Menopause is not talked about and, while you may have learned about sex, conception and puberty at school, you didn’t learn about the menopause. This is in a way extraordinary, as the menopause will affect every single woman at some point, and men are affected too as their partners, mothers, spouses, sisters and friends experience the menopause. This lack of information is hopefully going to change, as in 2019 legislation was passed to put the menopause into the PHSE (personal, health and social education) curriculum at schools.

Add to this the fact that women do not talk to each other about this – mothers don’t inform their children, friends may talk about hot flushes but are less likely to mention flooding periods or painful sex – and it isn’t a wonder that women are reluctant to seek help. If you don’t know what is normal and what is not, if you don’t know that your fatigue, insomnia, mood changes, etc. could be related to the menopause, you don’t know to seek help for it!

Hysterical Women features women’s stories of being dismissed or made to feel their symptoms are all in their heads ­– is this something you’ve encountered, perhaps with patients coming to you for a second opinion?

The psychological symptoms related to the menopause are wide ranging and include insomnia and fatigue (which can go under both the physical and psychological symptoms), irritability, low mood, depression, anxiety and more. It is only more recently that these have been understood to be related to the menopause, and unfortunately I hear many stories of patients being put on antidepressants inappropriately.

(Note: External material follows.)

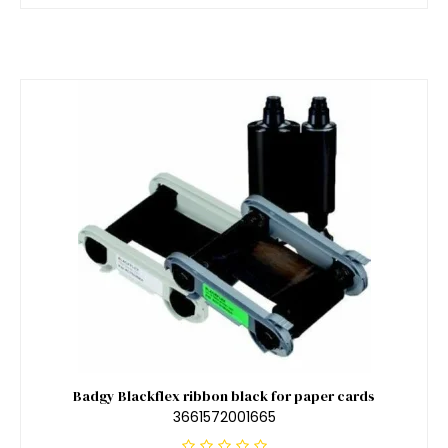
Badgy Blackflex ribbon black for paper cards
3661572001665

The current guidance is that if depression or anxiety are a new symptom around the time of the menopause – in that you haven’t had them before – then the first line of treatment is HRT and not antidepressants. Talking therapies such as cognitive behavioural therapy do have a role and can help with hot flushes as well as other symptoms.

One of the reasons that the psychological symptoms have been dismissed is the idea of ‘empty nest syndrome’. This is a term which was used to describe feelings of sadness around the time of the menopause, perhaps related to the fact that children are leaving home or relationship difficulties. Not only is the term patronising to women but it doesn’t explain these symptoms in women who haven’t had children!

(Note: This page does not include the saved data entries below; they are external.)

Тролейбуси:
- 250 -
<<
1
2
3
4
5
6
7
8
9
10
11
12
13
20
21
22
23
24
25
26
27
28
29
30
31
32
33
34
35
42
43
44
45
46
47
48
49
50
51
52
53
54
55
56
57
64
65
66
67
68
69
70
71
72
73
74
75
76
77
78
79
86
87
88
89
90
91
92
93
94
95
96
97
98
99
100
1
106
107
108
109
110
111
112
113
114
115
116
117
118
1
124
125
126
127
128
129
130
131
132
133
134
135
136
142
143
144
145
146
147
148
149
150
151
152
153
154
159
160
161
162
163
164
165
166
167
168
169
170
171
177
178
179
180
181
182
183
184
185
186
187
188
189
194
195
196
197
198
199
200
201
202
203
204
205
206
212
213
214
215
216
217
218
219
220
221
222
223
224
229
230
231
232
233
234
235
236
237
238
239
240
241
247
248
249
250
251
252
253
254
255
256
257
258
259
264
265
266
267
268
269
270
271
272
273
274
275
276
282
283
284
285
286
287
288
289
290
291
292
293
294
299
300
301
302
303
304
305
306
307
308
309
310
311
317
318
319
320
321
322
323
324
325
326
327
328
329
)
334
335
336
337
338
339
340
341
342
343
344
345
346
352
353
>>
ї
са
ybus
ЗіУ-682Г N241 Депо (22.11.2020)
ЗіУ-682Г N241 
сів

Unfortunately, women feeling dismissed or that their symptoms are in their heads is not unusual, and many patients describe feeling relieved when their voices are heard. It is one of the many reasons why we need to keep talking about it!

How can GPs better support their patients dealing with menopausal symptoms?

GPs have to do regular learning in their jobs; medicine changes all the time and we need to keep up. This applies to the menopause as much as any other area of medicine. Some GPs are more informed than others with regards to menopause and its treatment. Often within a practice there will be someone with extra qualifications or an interest in women’s health who will be the best person to go to. While I may be the right person for women’s health, I don’t carry out joint injections or minor surgery, so I wouldn’t be the right person to see for those issues! Ask the receptionist and try to book, if possible, with a doctor with an interest in women’s health, if your surgery has one.

What do you hope The M Word adds to the emerging conversation around the menopause?

I hope that people view The M Word: Everything You Need to Know About the Menopause as an empowering as well as an informative read. As women we have a responsibility to help each other by opening up the conversations around the menopause, its symptoms and its treatments, in order to help each other through this stage in our lives. I hope the book helps to do this! It is evidence and guidelines based, and will help you take control so you can thrive – instead of survive – the menopause!